Couple of things I noticed that I wanted to call out.

Get info about an article/Search by URL

Positioned as a search API, it also doubles as a “getInfo”-style API, as article URL is one of the searchable fields.

?query=url:$article_url

Just make sure to remove the various query string bits that the Times appends, as these aren’t indexed.

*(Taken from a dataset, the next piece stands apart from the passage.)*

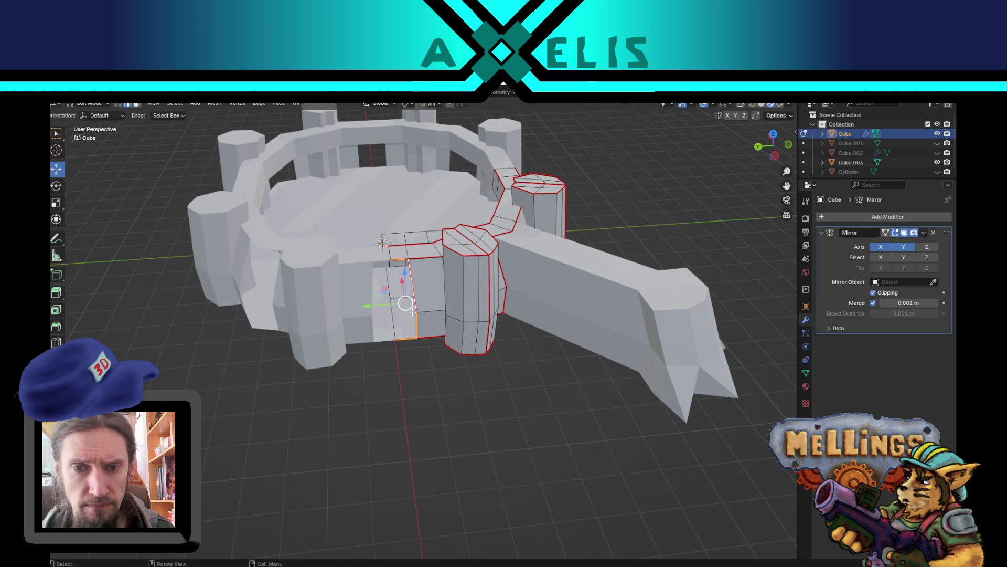
{"action": "scroll", "coordinate": [415, 327], "scroll_direction": "up", "scroll_amount": 2}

Should make a “find the history of this topic being discussed” Greasemonkey script a snap.

Expert’s attention information

One of my less comprehensible requests to the NYTimes developer team at OSCON last year was to make sure their APIs exposed the “attention information of [their] editors.” Age of amateur, citizen journalism, and radical decentralization are all awesome, but the NYTimes’ editors job is to think about what is important and interesting full time; and that’s information worth mining.

And they did!

The page_facet, and nytd_section_facet both allow you to gauge some degree of relative weight given to a story. (section_page_facet seems like it ought to do the same thing, but I couldn’t get it to work)

?query=flickr nytd_section_facet:[Front Page]

Gives you articles mentioning “flickr” featured on the NYTimes front page. (of which it only finds 3, alas)

API Design

Good stuff:

  • Clean hackable URLs, you can play with it in your browser and see what you’re going to get.
  • The getList + extras (called fields in the NYTimes API) is the house wisdom at Flickr, and I’m glad to see it elsewhere
  • The parsed tokens block is neat, and I can see it being incredibly useful for working with such a large, varied corpus
  • The sure amount of searchable/indexable metadata and the granularity is really unprecedented, great to see them go out with such a rich, “here’s the data do something great” approach.

Visualizations

The graphic at the top of this blog post is a “visualization of the frequency of occurrence of the words ‘sex’ and ‘scandal’ in the New York Times, since 1981.”, part of a [set of visualizations by blprnt*van](http://flickr.com/photos/blprnt/sets/72157613381549987/) built with the article search API, and Processing.